Friday, October 19, 2007

Do They????

US, Europe funds upbeat on M’sia

Fund managers in the US and Europe are more upbeat about Malaysia than a year ago but there was genuine surprise that earnings growth of KLCI stocks in 2007 has been so strong, said CIMB Research.
The research house said it was upbeat that 2008 was likely to be another strong year and this provided the most important fundamental support for the bullish undertone for 2008.
“We maintain our Overweight stance on Malaysia with Kuala Lumpur Composite Index (KLCI) targets of 1,440 for end-07 and 1,700 for end-08,” said CIMB Research, which had just completed a two-week roadshow in Europe and the US and meeting more than 40 fund management firms.
CIMB Research said although Malaysia’s recent underperformance drew some negative comments, investors in general were positive about the country’s prospects and were looking for good stock ideas with great fundamentals.
It said European and US investors remained keen to hear about Malaysia and were seeking good stocks to buy and companies with strong fundamentals, good management, attractive valuations and robust earnings growth.
On its meeting with 22 investors in Europe including those in London, Amsterdam and Edinburgh, it said they were roughly overweight, neutral and underweight in equal numbers.
However, they were significantly more bullish than last year but they were disappointed with Malaysia’s performance in the last six months after its sterling performance at end-2006 and early 2007.
CIMB Research said the fund managers’ biggest source of discontent was Tenaga Nasional Bhd’s poor share price performance and gas price worries.
Overall, investors did not appear overly concerned about the US subprime issue and none raised any questions whether Malaysian companies had any exposure.
CIMB Research said among the key stocks it recommended were Malaysian Resources Corporation Bhd (MRCB) due to election rally, Gamuda Bhd (Ninth Malaysia Plan and pump priming), SP Setia Bhd (property boom), Tenaga Nasional Bhd (government-linked companies revamp) and LCL Corp Bhd (small cap pick).
European investors appeared to be most enthusiastic about MRCB, Gamuda and LCL Corp, it said.
Although many European funds are buy-and-hold and longer-term investors, there are several hedge funds looking for trading ideas.
The research house said it had recommended MK Land Holdings Bhd (Trading Buy) since the proposed private placement has to be undertaken at no less than the RM1 par value and at that time, the stock was trading at only 80 sen to 85 sen. It also introduced Silver Bird Group Bhd (Trading Buy) as a possible takeover target.

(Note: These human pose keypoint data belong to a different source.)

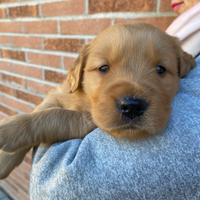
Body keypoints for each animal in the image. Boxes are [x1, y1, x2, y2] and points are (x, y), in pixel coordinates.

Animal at [0, 23, 195, 178]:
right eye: (104, 68)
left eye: (161, 69)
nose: (132, 107)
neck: (85, 100)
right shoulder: (61, 94)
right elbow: (42, 108)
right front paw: (5, 157)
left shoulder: (89, 122)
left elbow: (55, 116)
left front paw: (8, 131)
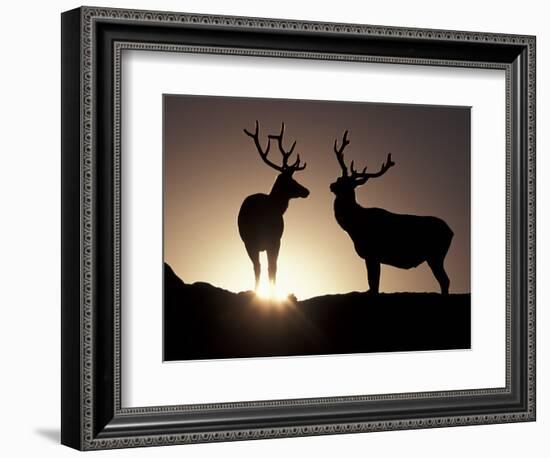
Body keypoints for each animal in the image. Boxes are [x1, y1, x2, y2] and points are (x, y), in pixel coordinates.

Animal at [240, 121, 312, 292]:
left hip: (252, 242)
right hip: (259, 241)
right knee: (264, 267)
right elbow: (273, 267)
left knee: (258, 267)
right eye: (291, 181)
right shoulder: (276, 240)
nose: (306, 191)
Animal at [330, 130, 454, 294]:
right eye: (339, 178)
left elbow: (373, 284)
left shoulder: (373, 253)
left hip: (436, 254)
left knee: (445, 280)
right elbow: (373, 284)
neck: (354, 227)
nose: (332, 185)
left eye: (349, 184)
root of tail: (451, 232)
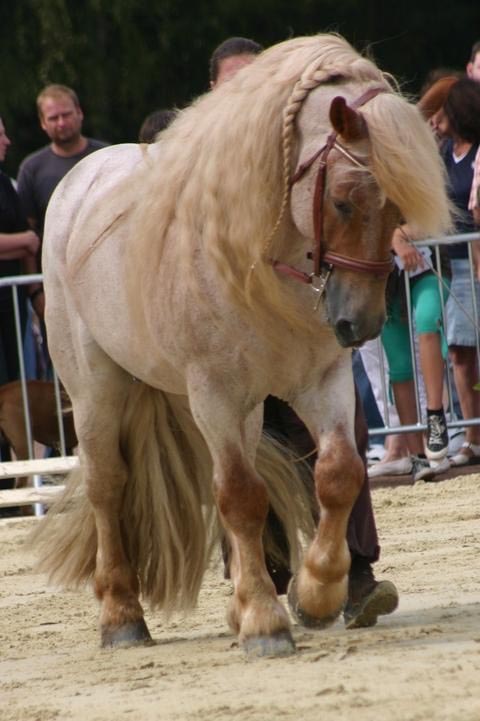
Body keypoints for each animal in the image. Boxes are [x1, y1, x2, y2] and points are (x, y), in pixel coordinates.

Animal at [31, 33, 452, 656]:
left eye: (398, 208)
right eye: (344, 200)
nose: (361, 323)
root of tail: (76, 186)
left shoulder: (321, 383)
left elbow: (339, 474)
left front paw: (318, 592)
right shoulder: (215, 394)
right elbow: (238, 496)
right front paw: (264, 620)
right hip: (96, 390)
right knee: (109, 487)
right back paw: (122, 617)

“Several funds were looking for very long-term investments in physical assets or REITs (real estate investment trusts),” it said.
CIMB Research said during its roadshow in the US, fund managers familiar with Malaysia were mostly neutral to overweight on the market while newer funds and those less familiar with Malaysia had zero exposure but appeared keen to add positions.

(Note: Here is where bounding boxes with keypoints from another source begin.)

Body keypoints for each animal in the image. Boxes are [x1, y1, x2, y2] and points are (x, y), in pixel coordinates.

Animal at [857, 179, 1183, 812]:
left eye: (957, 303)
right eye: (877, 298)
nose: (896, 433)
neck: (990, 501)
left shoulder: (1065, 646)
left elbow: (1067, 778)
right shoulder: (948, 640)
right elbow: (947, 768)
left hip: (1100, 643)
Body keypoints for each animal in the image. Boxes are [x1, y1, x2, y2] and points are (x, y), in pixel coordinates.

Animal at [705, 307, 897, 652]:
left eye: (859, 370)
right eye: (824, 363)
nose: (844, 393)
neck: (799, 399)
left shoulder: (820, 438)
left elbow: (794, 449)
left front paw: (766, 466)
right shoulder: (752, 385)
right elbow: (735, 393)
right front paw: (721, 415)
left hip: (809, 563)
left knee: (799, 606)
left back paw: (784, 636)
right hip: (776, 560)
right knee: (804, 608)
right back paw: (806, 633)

However, some US investors were frustrated at Malaysia’s underperformance relative to the region. It said there was some unease over Malaysia’s underperformance in recent months and that it had yet to set new highs after the July-August global market rout.
“Several investors very familiar with Malaysia voiced their unhappiness with the country’s pace of political development and GLC revamp,” it said.

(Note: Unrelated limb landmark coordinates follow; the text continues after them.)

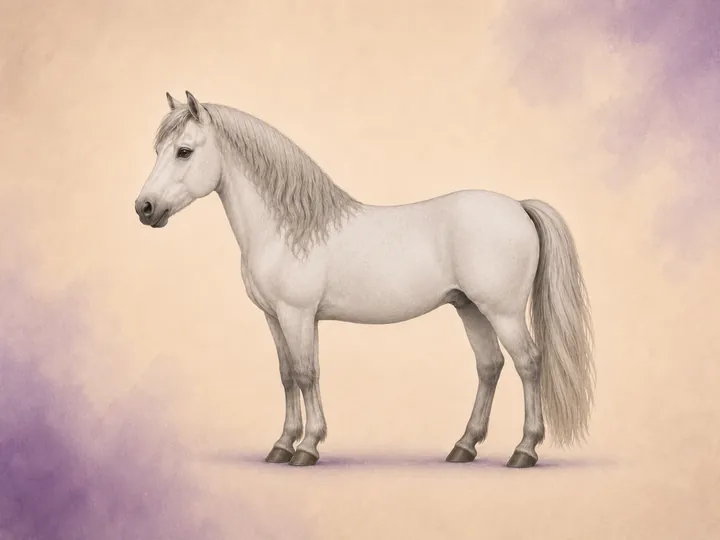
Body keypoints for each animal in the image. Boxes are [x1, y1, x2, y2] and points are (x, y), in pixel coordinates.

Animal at [134, 91, 595, 468]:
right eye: (158, 149)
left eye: (184, 151)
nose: (144, 207)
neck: (289, 229)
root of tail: (518, 206)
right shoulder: (274, 317)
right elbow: (286, 375)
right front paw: (282, 445)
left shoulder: (298, 315)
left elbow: (306, 373)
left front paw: (307, 448)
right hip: (471, 309)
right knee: (490, 366)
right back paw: (463, 447)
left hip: (503, 312)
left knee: (528, 364)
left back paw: (524, 451)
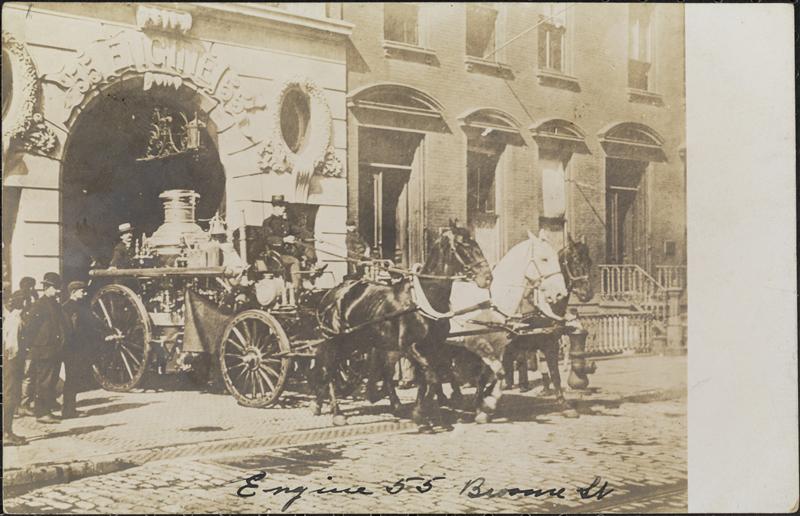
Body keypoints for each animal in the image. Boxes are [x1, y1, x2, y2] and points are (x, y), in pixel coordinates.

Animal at [310, 222, 492, 431]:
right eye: (463, 244)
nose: (488, 277)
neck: (424, 300)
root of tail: (330, 293)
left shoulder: (434, 348)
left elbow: (428, 381)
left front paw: (427, 414)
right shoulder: (410, 347)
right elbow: (432, 379)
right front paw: (421, 416)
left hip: (356, 343)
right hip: (336, 341)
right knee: (330, 371)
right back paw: (337, 413)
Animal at [438, 229, 569, 423]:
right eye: (544, 259)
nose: (560, 293)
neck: (493, 304)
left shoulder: (499, 347)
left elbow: (495, 375)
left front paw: (484, 406)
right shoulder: (476, 345)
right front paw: (484, 403)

There were also hedge funds with very aggressive trading strategies looking for short-term trades and stocks which attracted interest were Gamuda, Hunza Properties Bhd and LCL Corp.
“Somewhat to our surprise, many US investors had visited Malaysia in the past year and those who were unfamiliar with the country were interested to visit, especially the Iskandar Development Region,” it said.
On Malaysia’s economic outlook, the research house said the fund managers were positive about the domestic economy.
CIMB Research had recently raised its 2007 GDP growth estimate from 5.6% to 5.8% and expected continued robust growth of 6.3% in 2008.
Growth catalysts would be strong domestic demand, higher government spending under the 9MP and a gradual recovery of exports in 2008.
However, there was concern among some fund managers over the impact of exports’ slowdown on GDP growth. CIMB Research said continued strong domestic demand, which made up 86.3% of total GDP, should mitigate the impact of lower exports on overall GDP growth.
“With private consumption accounting for 50.5% of GDP and total fixed capital formation making up another 23.2% of GDP, these two main components of total aggregate domestic demand should help to compensate for the slower growth in exports,” it said.
The research house said for every one percentage point decline in US GDP growth, it could cut Malaysia’s export growth by 0.8 percentage point, potentially shaving one percentage point off Malaysia’s GDP growth. Malaysia’s total exports make up 122% of total GDP.
“But the net impact is lower after adjusting for imports. Given our belief that domestic demand should remain strong and offset the slower external demand, the real impact on domestic growth should remain manageable,” it said.